Your objective: Go through the data and copy every line in which "rotope" appears.

[Data entries]
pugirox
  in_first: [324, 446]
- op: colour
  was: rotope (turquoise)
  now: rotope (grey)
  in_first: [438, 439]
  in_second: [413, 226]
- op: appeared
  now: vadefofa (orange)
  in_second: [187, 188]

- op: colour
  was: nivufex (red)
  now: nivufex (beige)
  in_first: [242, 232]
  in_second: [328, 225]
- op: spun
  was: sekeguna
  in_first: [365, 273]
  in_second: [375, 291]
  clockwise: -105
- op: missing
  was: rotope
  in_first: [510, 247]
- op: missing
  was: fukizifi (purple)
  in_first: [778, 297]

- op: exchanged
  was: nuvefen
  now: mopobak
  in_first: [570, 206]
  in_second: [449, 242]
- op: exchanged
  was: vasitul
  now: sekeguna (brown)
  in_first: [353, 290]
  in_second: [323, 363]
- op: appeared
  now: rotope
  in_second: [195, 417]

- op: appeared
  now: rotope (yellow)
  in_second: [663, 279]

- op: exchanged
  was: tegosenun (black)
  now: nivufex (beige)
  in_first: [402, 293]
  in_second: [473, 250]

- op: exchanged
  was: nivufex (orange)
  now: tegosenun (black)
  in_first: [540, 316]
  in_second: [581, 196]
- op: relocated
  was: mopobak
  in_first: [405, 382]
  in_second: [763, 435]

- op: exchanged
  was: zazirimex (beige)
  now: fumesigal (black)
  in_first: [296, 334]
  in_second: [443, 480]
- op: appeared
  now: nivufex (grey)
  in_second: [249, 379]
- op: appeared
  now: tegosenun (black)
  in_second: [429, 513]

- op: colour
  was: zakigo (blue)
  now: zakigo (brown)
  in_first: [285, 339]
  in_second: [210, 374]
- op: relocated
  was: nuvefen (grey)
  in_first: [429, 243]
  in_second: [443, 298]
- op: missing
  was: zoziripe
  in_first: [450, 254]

Completed exercise:
  was: rotope (turquoise)
  now: rotope (grey)
  was: rotope
  now: rotope
  now: rotope (yellow)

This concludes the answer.